((

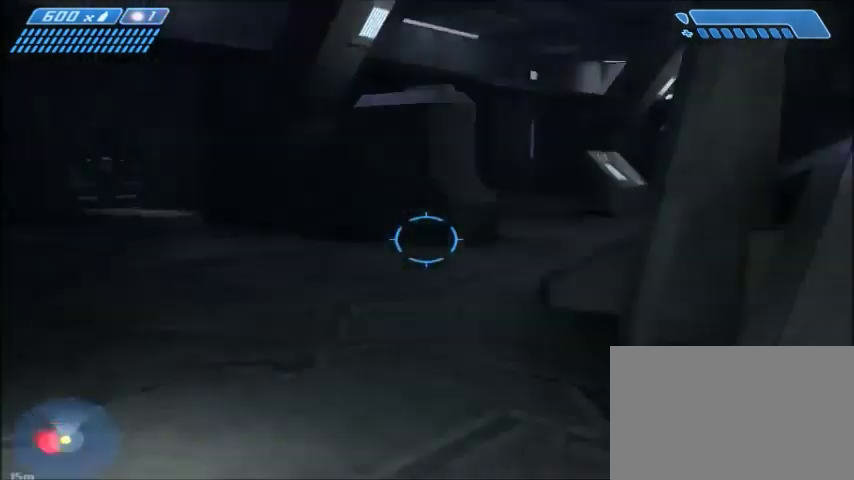
{"keys": ["w"], "mouse": [], "events": [[234, "d", "up"]]}
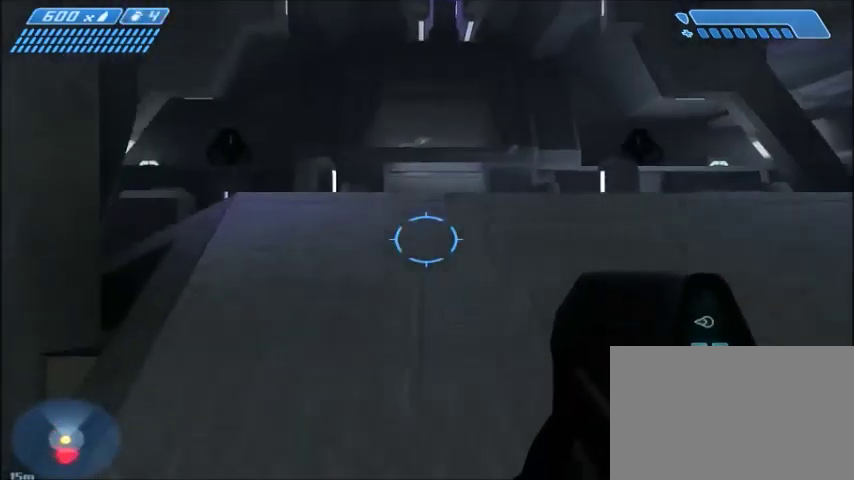
{"keys": ["w"], "mouse": [], "events": []}
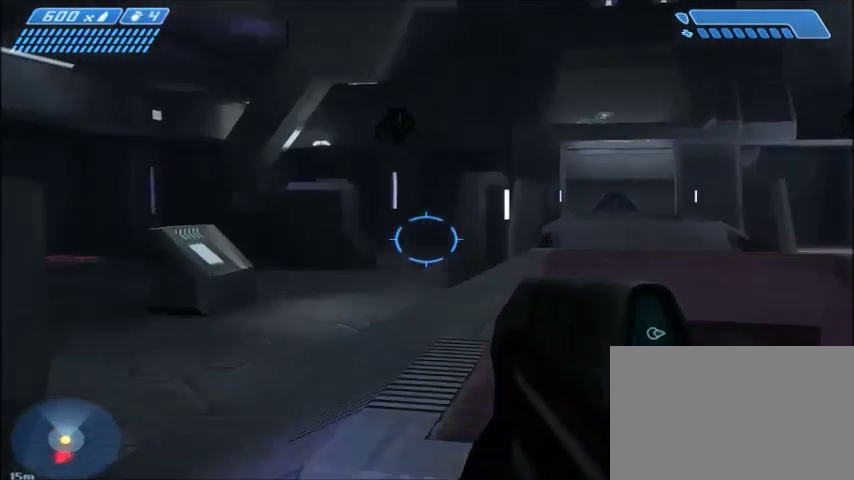
{"keys": [], "mouse": [], "events": [[334, "w", "up"]]}
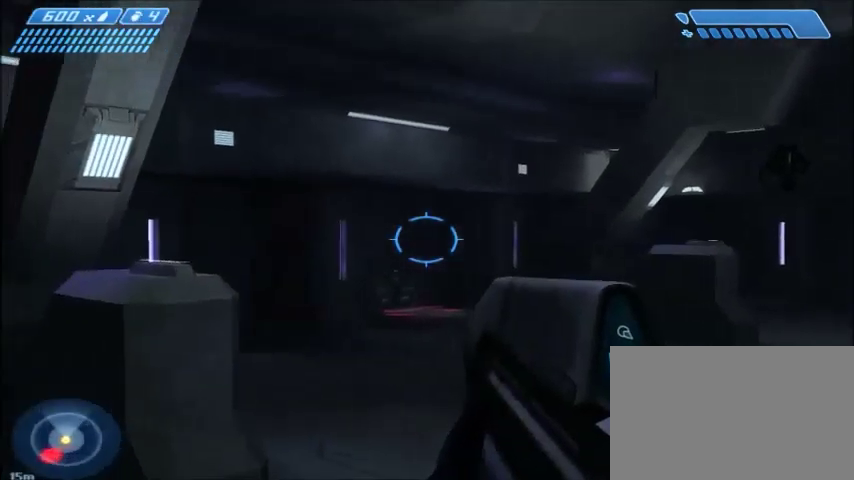
{"keys": [], "mouse": [], "events": []}
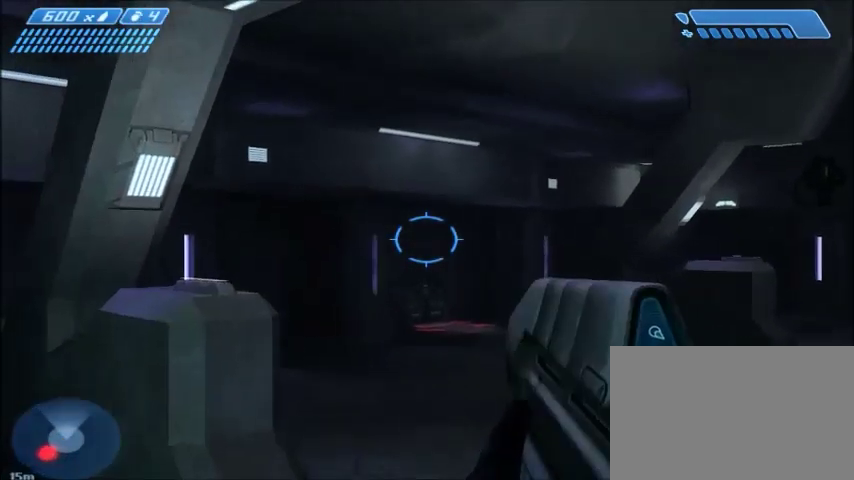
{"keys": [], "mouse": [], "events": [[301, "mouse_right", "down"], [434, "mouse_right", "up"]]}
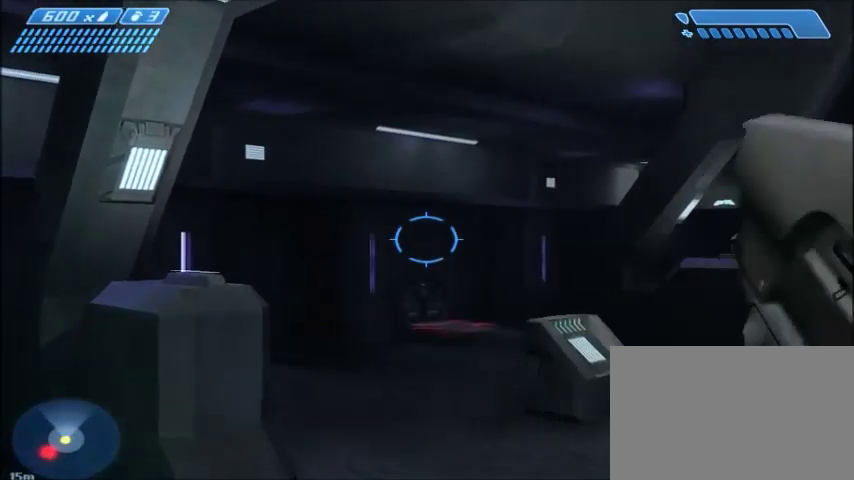
{"keys": [], "mouse": [], "events": []}
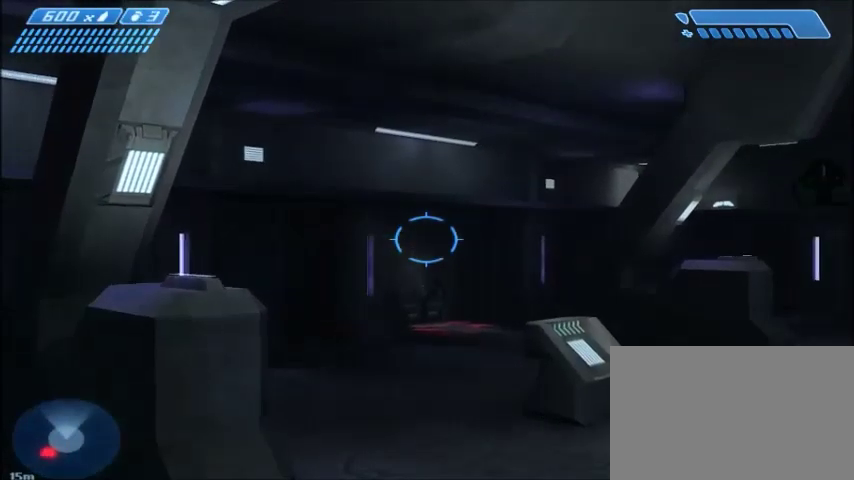
{"keys": [], "mouse": [], "events": []}
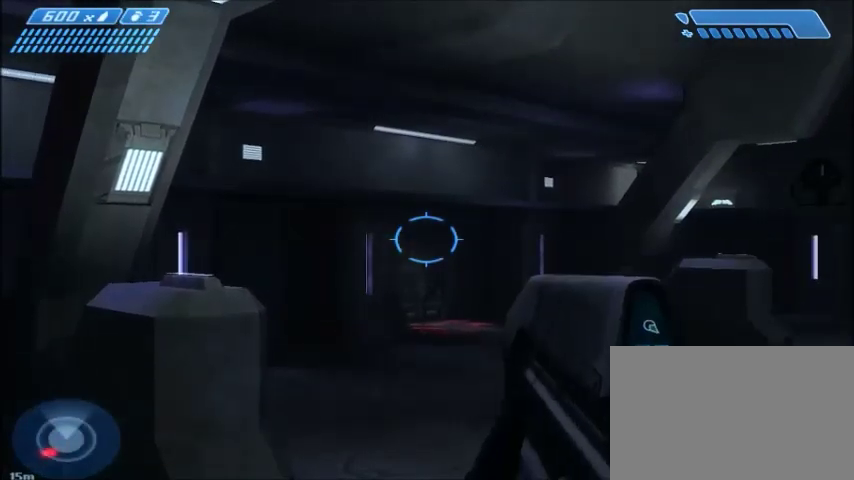
{"keys": [], "mouse": [], "events": []}
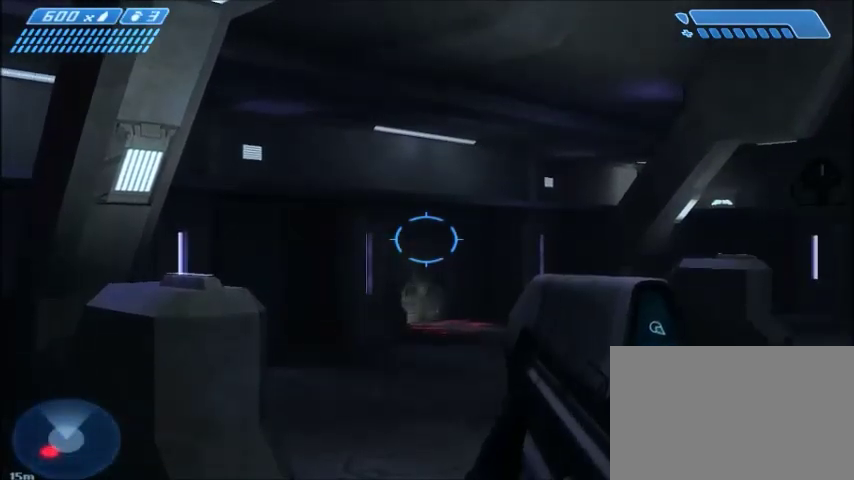
{"keys": [], "mouse": [], "events": []}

))

◆ **What to produce**:
The answer should be an exact restatement of every entry, with the pictures omitted.

◆ **Expected answer**:
{"keys": ["w"], "mouse": [], "events": [[234, "d", "up"]]}
{"keys": ["w"], "mouse": [], "events": []}
{"keys": [], "mouse": [], "events": [[334, "w", "up"]]}
{"keys": [], "mouse": [], "events": []}
{"keys": [], "mouse": [], "events": [[301, "mouse_right", "down"], [434, "mouse_right", "up"]]}
{"keys": [], "mouse": [], "events": []}
{"keys": [], "mouse": [], "events": []}
{"keys": [], "mouse": [], "events": []}
{"keys": [], "mouse": [], "events": []}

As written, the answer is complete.